> **Work required**
In the copy you make of the entries, no picture should appear, and every word must match.

> **Provided entries**
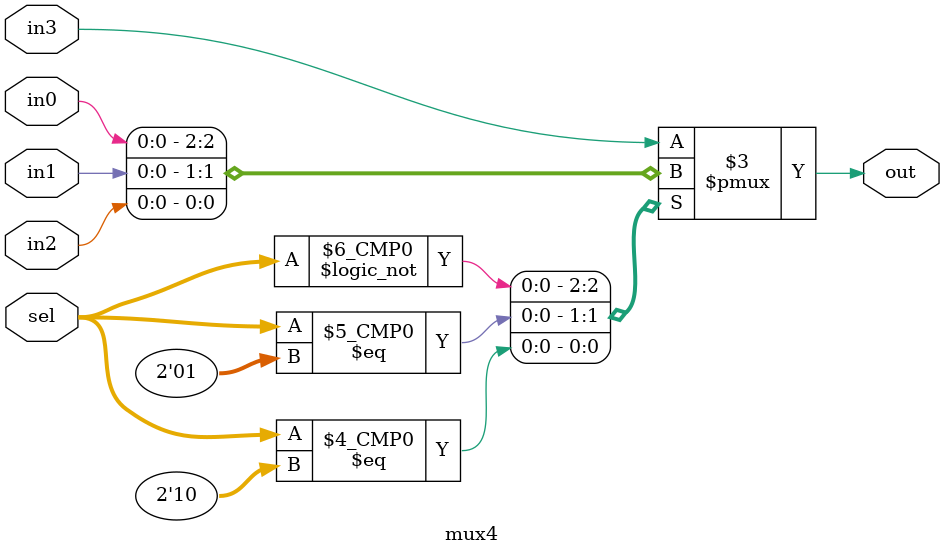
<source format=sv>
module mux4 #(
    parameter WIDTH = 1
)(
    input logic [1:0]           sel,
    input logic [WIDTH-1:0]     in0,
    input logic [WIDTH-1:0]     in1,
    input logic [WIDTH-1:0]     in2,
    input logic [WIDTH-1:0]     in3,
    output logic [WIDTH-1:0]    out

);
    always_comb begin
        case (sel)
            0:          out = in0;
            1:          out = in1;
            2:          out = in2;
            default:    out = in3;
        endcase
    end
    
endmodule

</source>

> **Reply to the exercise**
<source format=sv>
module mux4 #(
    parameter WIDTH = 1
)(
    input logic [1:0]           sel,
    input logic [WIDTH-1:0]     in0,
    input logic [WIDTH-1:0]     in1,
    input logic [WIDTH-1:0]     in2,
    input logic [WIDTH-1:0]     in3,
    output logic [WIDTH-1:0]    out

);
    always_comb begin
        case (sel)
            0:          out = in0;
            1:          out = in1;
            2:          out = in2;
            default:    out = in3;
        endcase
    end
    
endmodule

</source>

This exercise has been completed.